START SOURCE MATERIAL

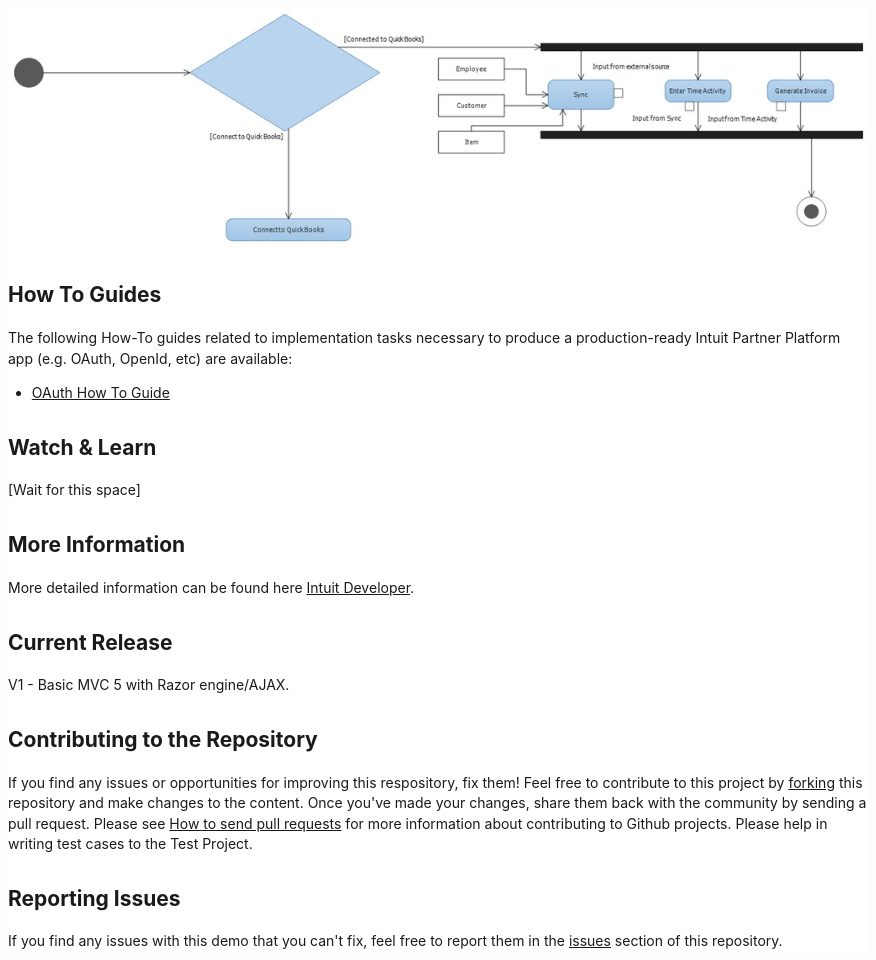 ![Alt text](images/activity.jpg "Class Diagram")


## How To Guides

The following How-To guides related to implementation tasks necessary to produce a production-ready Intuit Partner Platform app (e.g. OAuth, OpenId, etc) are available:

* [OAuth How To Guide](https://developer.intuit.com/blog/2015/02/19/oauth-for-intuit-demystified)

## Watch & Learn

[Wait for this space]

## More Information

More detailed information can be found here 
[Intuit Developer](https://github.com/IntuitDeveloper).



## Current Release

 V1 - Basic MVC 5 with Razor engine/AJAX.


 
 
## Contributing to the Repository ###

If you find any issues or opportunities for improving this respository, fix them!  Feel free to contribute to this project by [forking](http://help.github.com/fork-a-repo/) this repository and make changes to the content.  Once you've made your changes, share them back with the community by sending a pull request. Please see [How to send pull requests](http://help.github.com/send-pull-requests/) for more information about contributing to Github projects. Please help in writing test cases to the Test Project.

## Reporting Issues ###

If you find any issues with this demo that you can't fix, feel free to report them in the [issues](https://github.com/IntuitDeveloper/SampleApp-TimeTracking_Invoicing-DotNet/issues) section of this repository.


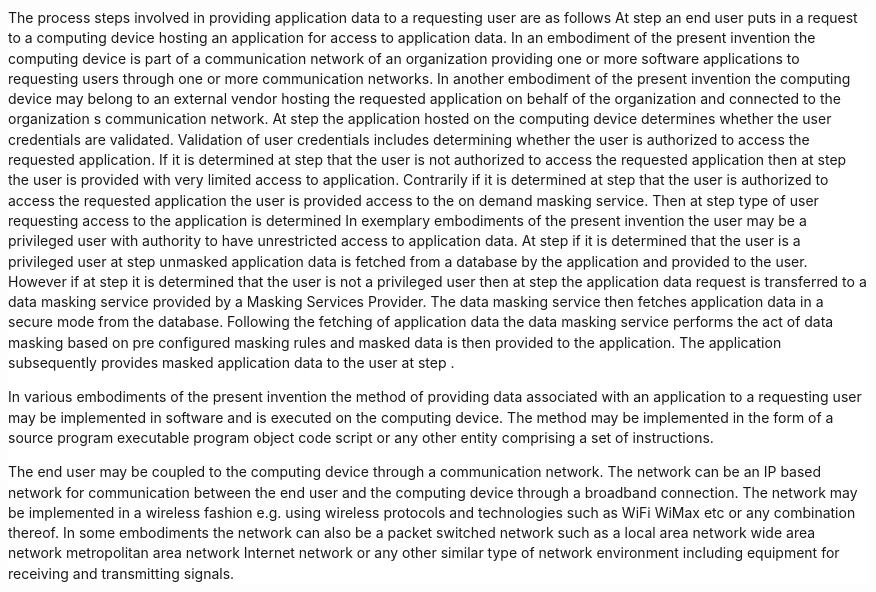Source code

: The process steps involved in providing application data to a requesting user are as follows At step an end user puts in a request to a computing device hosting an application for access to application data. In an embodiment of the present invention the computing device is part of a communication network of an organization providing one or more software applications to requesting users through one or more communication networks. In another embodiment of the present invention the computing device may belong to an external vendor hosting the requested application on behalf of the organization and connected to the organization s communication network. At step the application hosted on the computing device determines whether the user credentials are validated. Validation of user credentials includes determining whether the user is authorized to access the requested application. If it is determined at step that the user is not authorized to access the requested application then at step the user is provided with very limited access to application. Contrarily if it is determined at step that the user is authorized to access the requested application the user is provided access to the on demand masking service. Then at step type of user requesting access to the application is determined In exemplary embodiments of the present invention the user may be a privileged user with authority to have unrestricted access to application data. At step if it is determined that the user is a privileged user at step unmasked application data is fetched from a database by the application and provided to the user. However if at step it is determined that the user is not a privileged user then at step the application data request is transferred to a data masking service provided by a Masking Services Provider. The data masking service then fetches application data in a secure mode from the database. Following the fetching of application data the data masking service performs the act of data masking based on pre configured masking rules and masked data is then provided to the application. The application subsequently provides masked application data to the user at step .

In various embodiments of the present invention the method of providing data associated with an application to a requesting user may be implemented in software and is executed on the computing device. The method may be implemented in the form of a source program executable program object code script or any other entity comprising a set of instructions.

The end user may be coupled to the computing device through a communication network. The network can be an IP based network for communication between the end user and the computing device through a broadband connection. The network may be implemented in a wireless fashion e.g. using wireless protocols and technologies such as WiFi WiMax etc or any combination thereof. In some embodiments the network can also be a packet switched network such as a local area network wide area network metropolitan area network Internet network or any other similar type of network environment including equipment for receiving and transmitting signals.
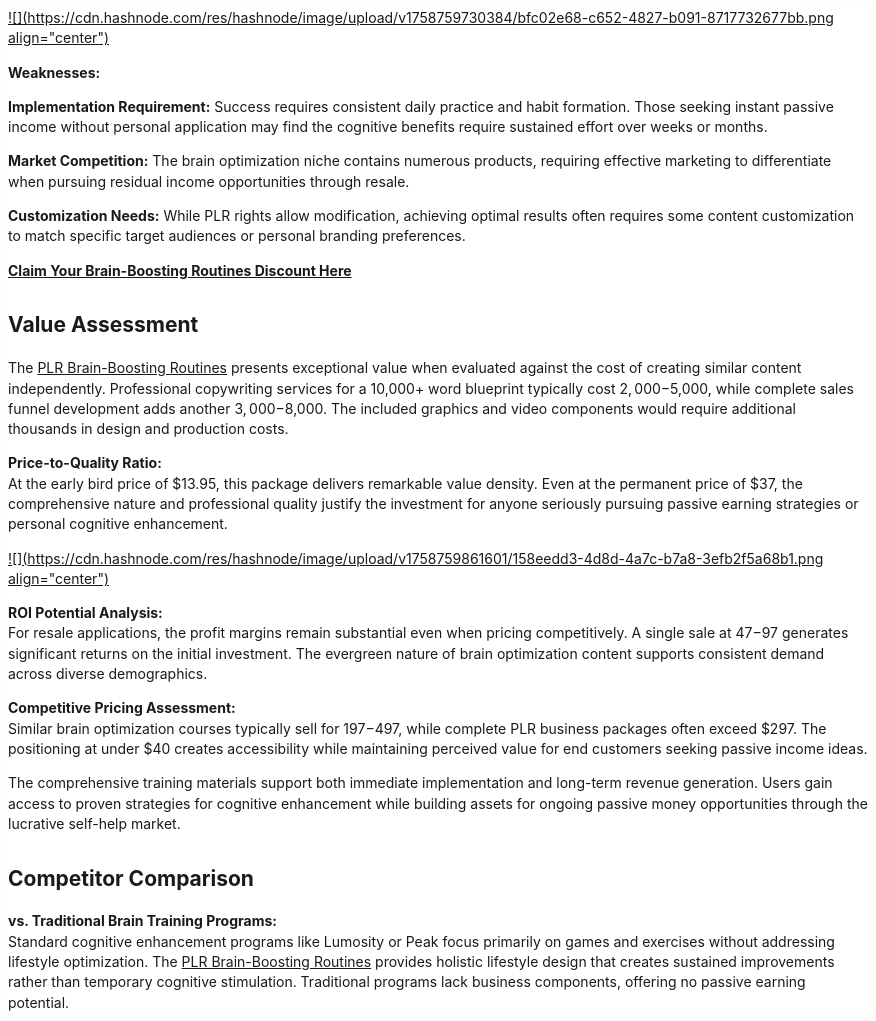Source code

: [![](https://cdn.hashnode.com/res/hashnode/image/upload/v1758759730384/bfc02e68-c652-4827-b091-8717732677bb.png align="center")](https://bit.ly/brain-boosting-routines)

**Weaknesses:**

**Implementation Requirement:** Success requires consistent daily practice and habit formation. Those seeking instant passive income without personal application may find the cognitive benefits require sustained effort over weeks or months.

**Market Competition:** The brain optimization niche contains numerous products, requiring effective marketing to differentiate when pursuing residual income opportunities through resale.

**Customization Needs:** While PLR rights allow modification, achieving optimal results often requires some content customization to match specific target audiences or personal branding preferences.

[**Claim Your Brain-Boosting Routines Discount Here**](https://digireviews.site/BrainBoostingRoutines)

## Value Assessment

The [PLR Brain-Boosting Routines](https://digireviews.site/BrainBoostingRoutines) presents exceptional value when evaluated against the cost of creating similar content independently. Professional copywriting services for a 10,000+ word blueprint typically cost $2,000-$5,000, while complete sales funnel development adds another $3,000-$8,000. The included graphics and video components would require additional thousands in design and production costs.

**Price-to-Quality Ratio:**  
At the early bird price of $13.95, this package delivers remarkable value density. Even at the permanent price of $37, the comprehensive nature and professional quality justify the investment for anyone seriously pursuing passive earning strategies or personal cognitive enhancement.

[![](https://cdn.hashnode.com/res/hashnode/image/upload/v1758759861601/158eedd3-4d8d-4a7c-b7a8-3efb2f5a68b1.png align="center")](https://bit.ly/brain-boosting-routines)

**ROI Potential Analysis:**  
For resale applications, the profit margins remain substantial even when pricing competitively. A single sale at $47-$97 generates significant returns on the initial investment. The evergreen nature of brain optimization content supports consistent demand across diverse demographics.

**Competitive Pricing Assessment:**  
Similar brain optimization courses typically sell for $197-$497, while complete PLR business packages often exceed $297. The positioning at under $40 creates accessibility while maintaining perceived value for end customers seeking passive income ideas.

The comprehensive training materials support both immediate implementation and long-term revenue generation. Users gain access to proven strategies for cognitive enhancement while building assets for ongoing passive money opportunities through the lucrative self-help market.

## Competitor Comparison

**vs. Traditional Brain Training Programs:**  
Standard cognitive enhancement programs like Lumosity or Peak focus primarily on games and exercises without addressing lifestyle optimization. The [PLR Brain-Boosting Routines](https://digireviews.site/BrainBoostingRoutines) provides holistic lifestyle design that creates sustained improvements rather than temporary cognitive stimulation. Traditional programs lack business components, offering no passive earning potential.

END SOURCE MATERIAL

Switch every "end user" in the source text of all the records to "client", changing nothing else. Give back only the source text, without the pictures.

▶ _SOLUTION TO THIS EXERCISE_
 ![Alt text](images/activity.jpg "Class Diagram")


## How To Guides

The following How-To guides related to implementation tasks necessary to produce a production-ready Intuit Partner Platform app (e.g. OAuth, OpenId, etc) are available:

* [OAuth How To Guide](https://developer.intuit.com/blog/2015/02/19/oauth-for-intuit-demystified)

## Watch & Learn

[Wait for this space]

## More Information

More detailed information can be found here 
[Intuit Developer](https://github.com/IntuitDeveloper).



## Current Release

 V1 - Basic MVC 5 with Razor engine/AJAX.


 
 
## Contributing to the Repository ###

If you find any issues or opportunities for improving this respository, fix them!  Feel free to contribute to this project by [forking](http://help.github.com/fork-a-repo/) this repository and make changes to the content.  Once you've made your changes, share them back with the community by sending a pull request. Please see [How to send pull requests](http://help.github.com/send-pull-requests/) for more information about contributing to Github projects. Please help in writing test cases to the Test Project.

## Reporting Issues ###

If you find any issues with this demo that you can't fix, feel free to report them in the [issues](https://github.com/IntuitDeveloper/SampleApp-TimeTracking_Invoicing-DotNet/issues) section of this repository.


Source code

: The process steps involved in providing application data to a requesting user are as follows At step an client puts in a request to a computing device hosting an application for access to application data. In an embodiment of the present invention the computing device is part of a communication network of an organization providing one or more software applications to requesting users through one or more communication networks. In another embodiment of the present invention the computing device may belong to an external vendor hosting the requested application on behalf of the organization and connected to the organization s communication network. At step the application hosted on the computing device determines whether the user credentials are validated. Validation of user credentials includes determining whether the user is authorized to access the requested application. If it is determined at step that the user is not authorized to access the requested application then at step the user is provided with very limited access to application. Contrarily if it is determined at step that the user is authorized to access the requested application the user is provided access to the on demand masking service. Then at step type of user requesting access to the application is determined In exemplary embodiments of the present invention the user may be a privileged user with authority to have unrestricted access to application data. At step if it is determined that the user is a privileged user at step unmasked application data is fetched from a database by the application and provided to the user. However if at step it is determined that the user is not a privileged user then at step the application data request is transferred to a data masking service provided by a Masking Services Provider. The data masking service then fetches application data in a secure mode from the database. Following the fetching of application data the data masking service performs the act of data masking based on pre configured masking rules and masked data is then provided to the application. The application subsequently provides masked application data to the user at step .

In various embodiments of the present invention the method of providing data associated with an application to a requesting user may be implemented in software and is executed on the computing device. The method may be implemented in the form of a source program executable program object code script or any other entity comprising a set of instructions.

The client may be coupled to the computing device through a communication network. The network can be an IP based network for communication between the client and the computing device through a broadband connection. The network may be implemented in a wireless fashion e.g. using wireless protocols and technologies such as WiFi WiMax etc or any combination thereof. In some embodiments the network can also be a packet switched network such as a local area network wide area network metropolitan area network Internet network or any other similar type of network environment including equipment for receiving and transmitting signals.
Source code

: [![](https://cdn.hashnode.com/res/hashnode/image/upload/v1758759730384/bfc02e68-c652-4827-b091-8717732677bb.png align="center")](https://bit.ly/brain-boosting-routines)

**Weaknesses:**

**Implementation Requirement:** Success requires consistent daily practice and habit formation. Those seeking instant passive income without personal application may find the cognitive benefits require sustained effort over weeks or months.

**Market Competition:** The brain optimization niche contains numerous products, requiring effective marketing to differentiate when pursuing residual income opportunities through resale.

**Customization Needs:** While PLR rights allow modification, achieving optimal results often requires some content customization to match specific target audiences or personal branding preferences.

[**Claim Your Brain-Boosting Routines Discount Here**](https://digireviews.site/BrainBoostingRoutines)

## Value Assessment

The [PLR Brain-Boosting Routines](https://digireviews.site/BrainBoostingRoutines) presents exceptional value when evaluated against the cost of creating similar content independently. Professional copywriting services for a 10,000+ word blueprint typically cost $2,000-$5,000, while complete sales funnel development adds another $3,000-$8,000. The included graphics and video components would require additional thousands in design and production costs.

**Price-to-Quality Ratio:**  
At the early bird price of $13.95, this package delivers remarkable value density. Even at the permanent price of $37, the comprehensive nature and professional quality justify the investment for anyone seriously pursuing passive earning strategies or personal cognitive enhancement.

[![](https://cdn.hashnode.com/res/hashnode/image/upload/v1758759861601/158eedd3-4d8d-4a7c-b7a8-3efb2f5a68b1.png align="center")](https://bit.ly/brain-boosting-routines)

**ROI Potential Analysis:**  
For resale applications, the profit margins remain substantial even when pricing competitively. A single sale at $47-$97 generates significant returns on the initial investment. The evergreen nature of brain optimization content supports consistent demand across diverse demographics.

**Competitive Pricing Assessment:**  
Similar brain optimization courses typically sell for $197-$497, while complete PLR business packages often exceed $297. The positioning at under $40 creates accessibility while maintaining perceived value for end customers seeking passive income ideas.

The comprehensive training materials support both immediate implementation and long-term revenue generation. Users gain access to proven strategies for cognitive enhancement while building assets for ongoing passive money opportunities through the lucrative self-help market.

## Competitor Comparison

**vs. Traditional Brain Training Programs:**  
Standard cognitive enhancement programs like Lumosity or Peak focus primarily on games and exercises without addressing lifestyle optimization. The [PLR Brain-Boosting Routines](https://digireviews.site/BrainBoostingRoutines) provides holistic lifestyle design that creates sustained improvements rather than temporary cognitive stimulation. Traditional programs lack business components, offering no passive earning potential.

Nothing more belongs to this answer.